Özgener eleştirilere yanıt verdi
Son günlerde yaşanan ve gündem oluşturan konularla ilgili bir basın toplantısı düzenleyen TFF Başkanı Mahmut Özgener eleştirilere yanıt verdi.
Türkiye Futbol Federasyonu Başkanı Mahmut Özgener, son günlerde yaşanan ve futbol kamuoyunda gündem oluşturan konularla ilgili bilgilendirme toplantısı düzenledi. Özgener basın toplantısında Galatasaray-Ankaragücü maçıyla ilgili olarak alınan kararı eleştiren Fenerbahçe'ye cevap verdi.
TFF Başkanı Mahmut Özgener'in yaptığı açıklamalar şöyle:
"Maalesef hakemlerimiz yine istediği saha sonuçlarını elde edemeyen kulüplerimiz için can simidi görevi görmeye başlamış durumda" Bir diğer önemli konu ise, her zaman olduğu gibi son haftalar yaklaştıkça Türk futbolunun gündemine giren Türk futbol hakemliği konusu.
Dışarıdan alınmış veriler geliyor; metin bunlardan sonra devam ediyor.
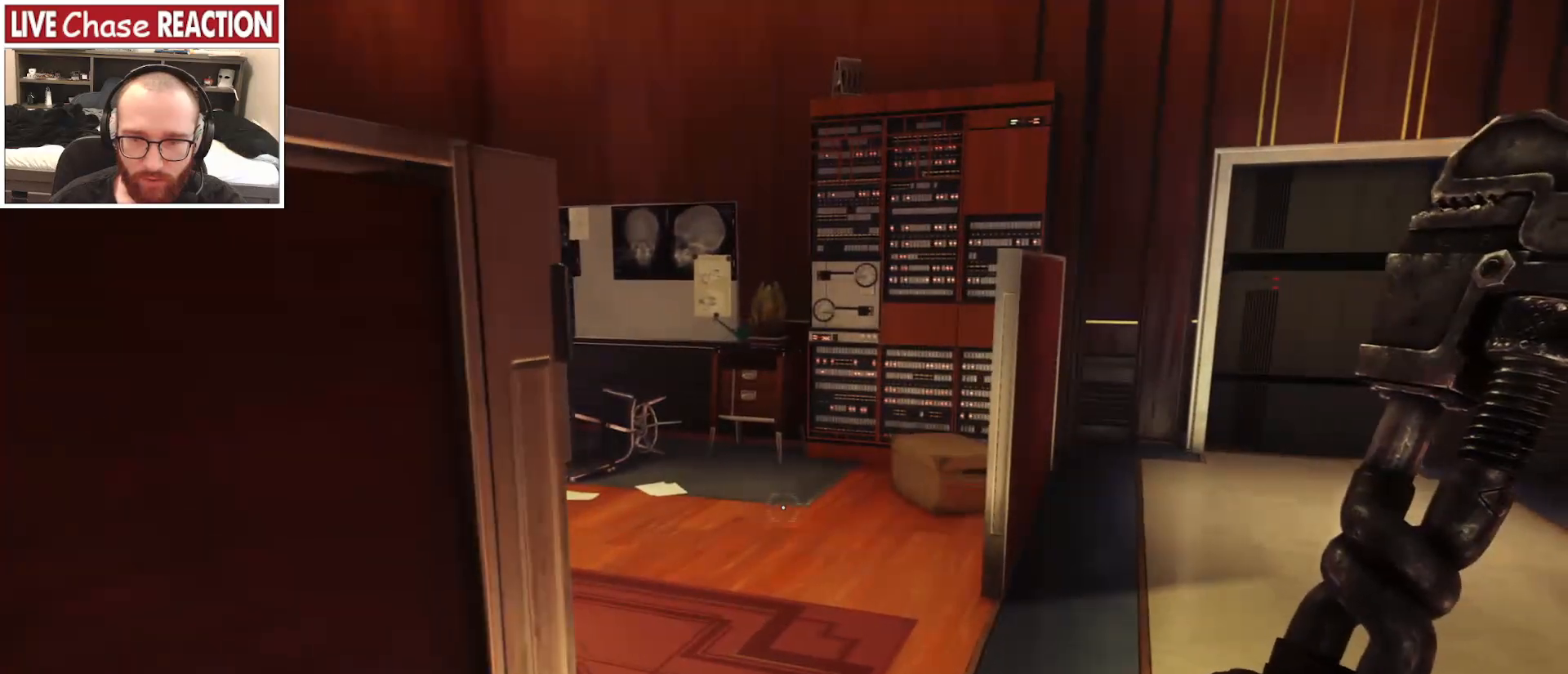
{"keys": ["d"], "mouse": [], "events": [[33, "d", "down"]]}
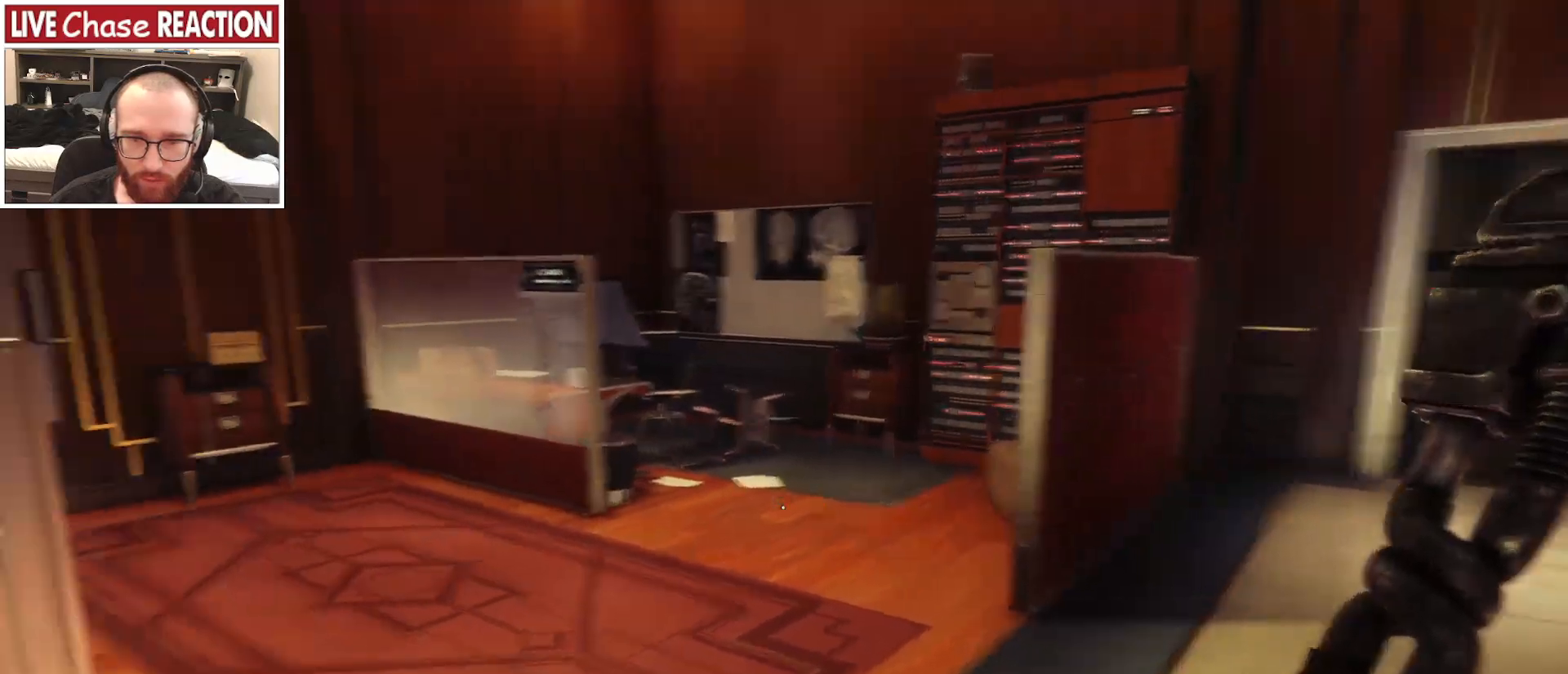
{"keys": ["d"], "mouse": [], "events": []}
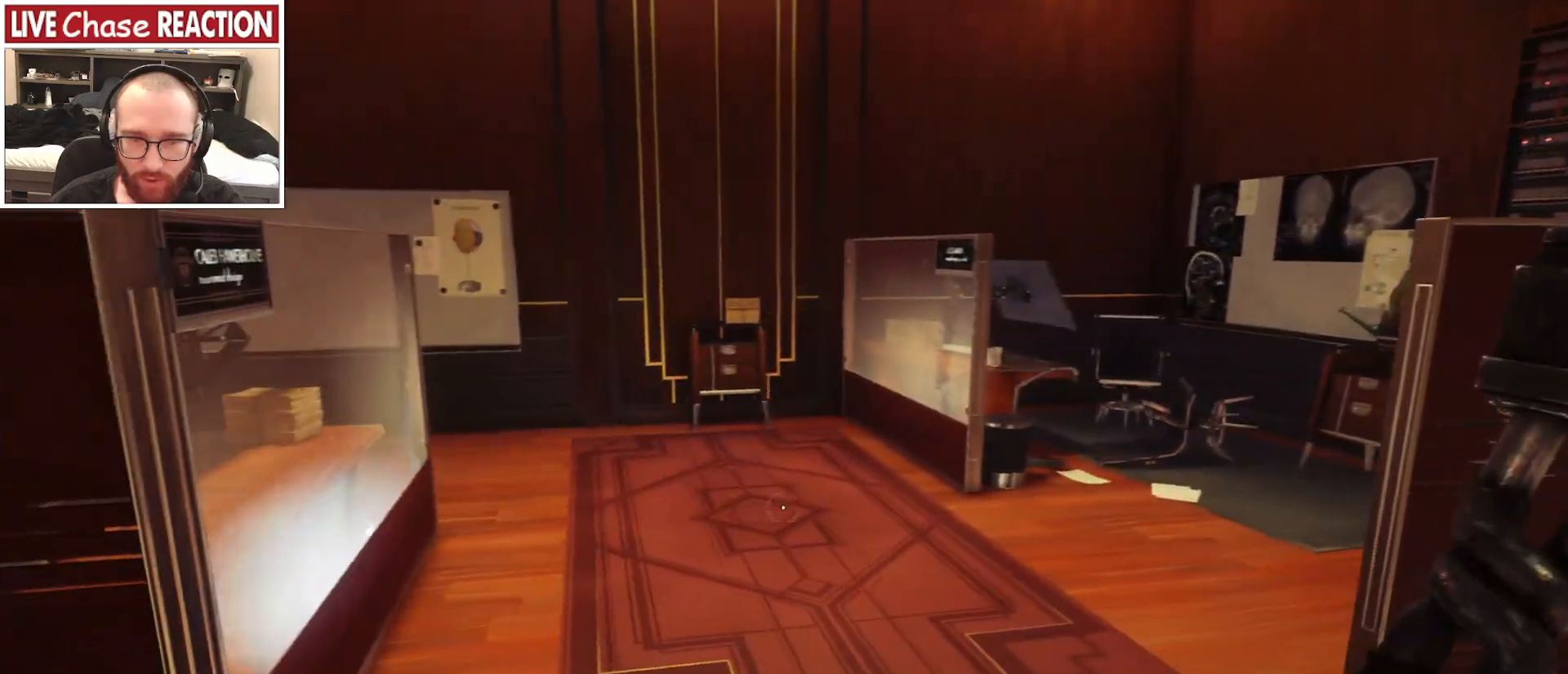
{"keys": ["a"], "mouse": [], "events": [[283, "d", "up"], [483, "a", "down"]]}
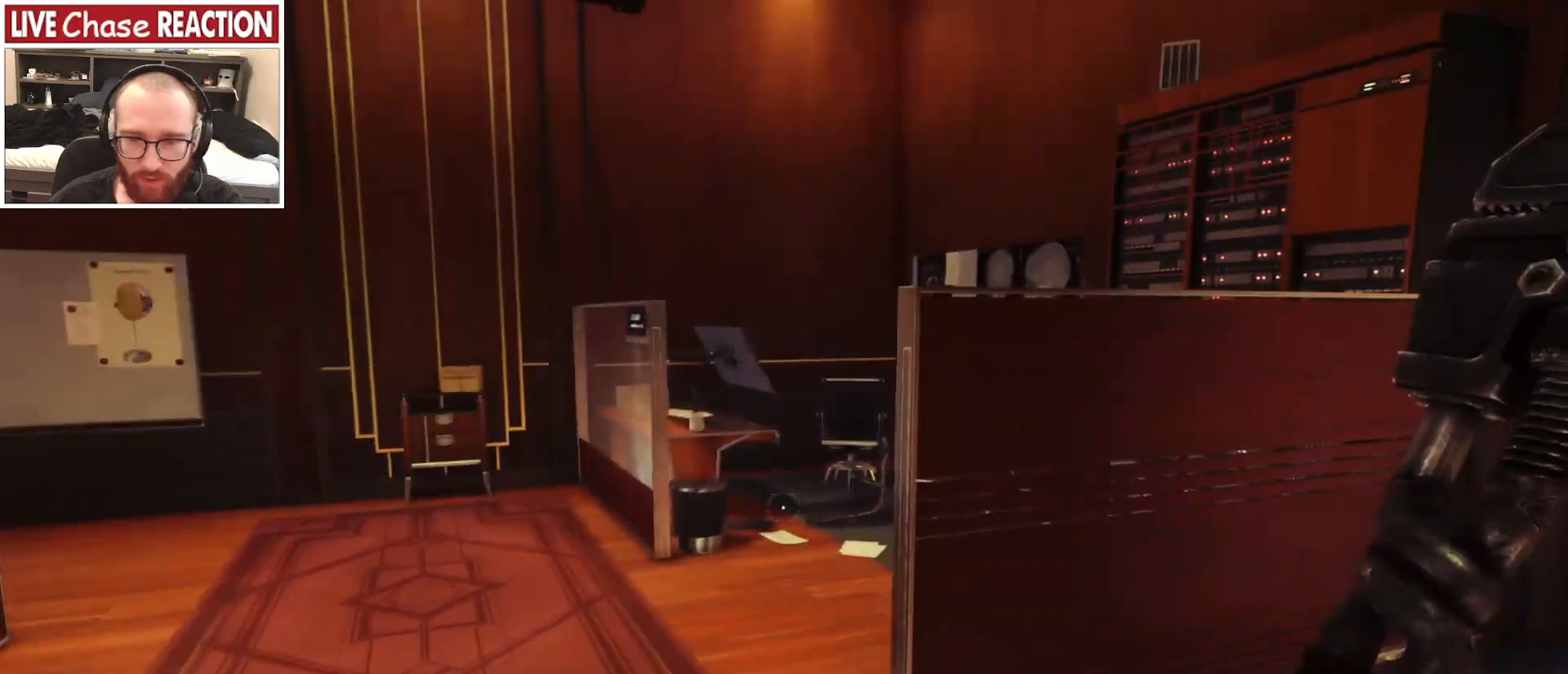
{"keys": ["a"], "mouse": [], "events": []}
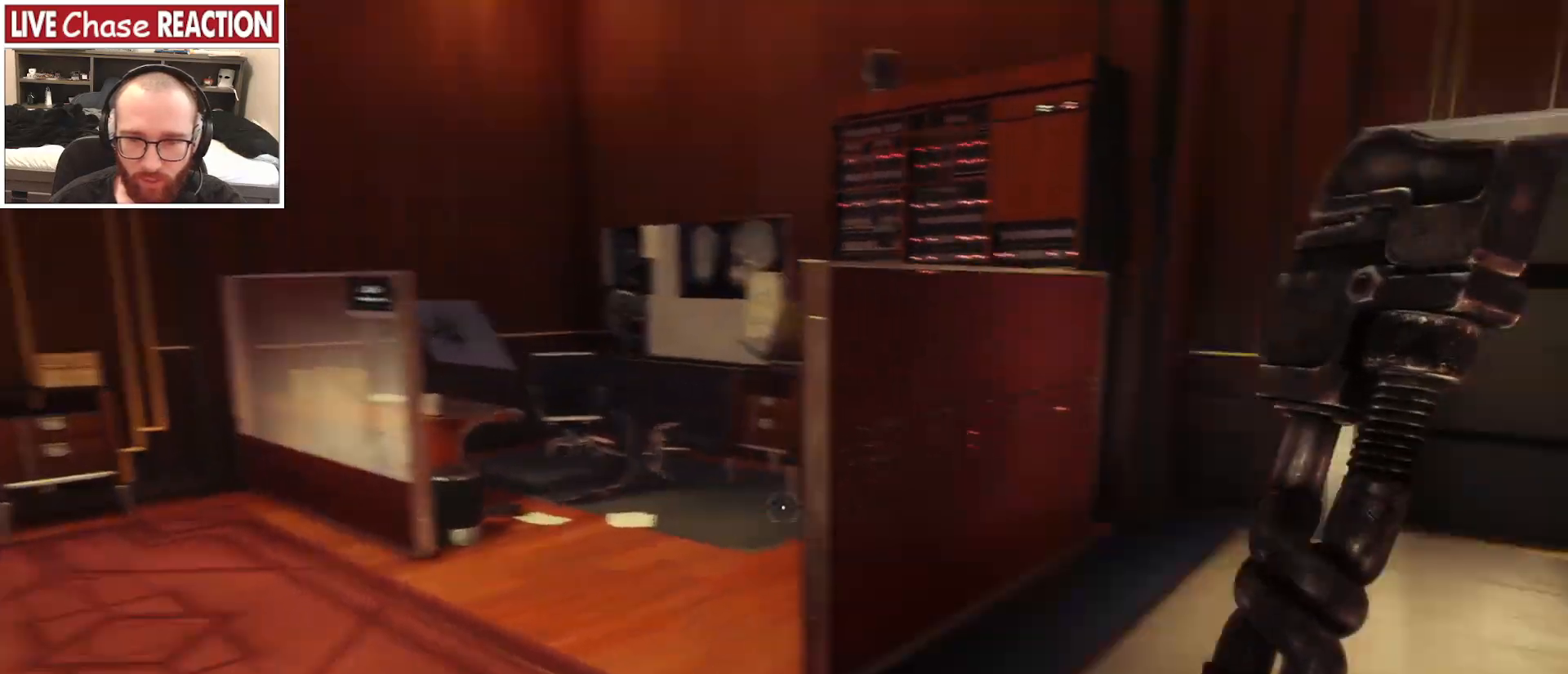
{"keys": ["a", "w"], "mouse": [], "events": [[267, "w", "down"]]}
Maalesef hakemlerimiz yine istediği saha sonuçlarını elde edemeyen kulüplerimiz için can simidi görevi görmeye başlamış durumda.
Hakemlerimizin saha sonuçları istediği gibi gelişmeyen herkesin ağzında bir kurtuluş unsuru ve başarısızlığın kaçış gerekçesi olmaya başladığını gözlemliyoruz. Bazı yöneticilerimiz ise işi tüm sorumluluklarını, temsil ettiği kulüplerimizin tüm değerlerini bir kenara bırakarak hakemlerimizi yakışıksız söylemlerle tehdit etmeye kadar götürüyor.
İnternet sitelerinin ve basın açıklamalarının araç olarak kullanıldığını, hakemlerimizin, kurullarımızda görev yapan üyelerimizin isimleri verilerek açık bir şekilde hedef gösterildiğine tanık oluyoruz. Ligin sonu yaklaştıkça gerilimi arttırarak bundan kulübü adına menfaat sağlayacağını düşünen isimlerin, üstlendikleri görevler itibariyle en sakin olması gereken kişiler olduğunu düşündüğümüzde, yaşananları büyük bir şaşkınlık ve üzüntü ile izliyoruz.
Bahsi geçen ortam içerisinde yapılan çeşitli açıklamalarda, gerçeklerin çarpıtılması ve yanlış bilgilere dayanarak ortaya atılan tezlere dayanarak adaletsizlikle suçlanmamız karşısında sessiz kalmayacağımızı belirtmek isterim.
Örneğin, bir spor kulübümüz, Galatasaray-Ankaragücü karşılaşmasında yaşanan bir olaydan yola çıkarak geçmişten bugüne kadar yaşanan birçok olayı sıralamış ve Türkiye Futbol Federasyonu'nu adaletsiz bir karar vermekle suçlamış. Ancak bu olaylar sıralanırken verilen yanlış bilgiler nedeniyle ortaya konulan tez anlamını daha en baştan yitirmiştir.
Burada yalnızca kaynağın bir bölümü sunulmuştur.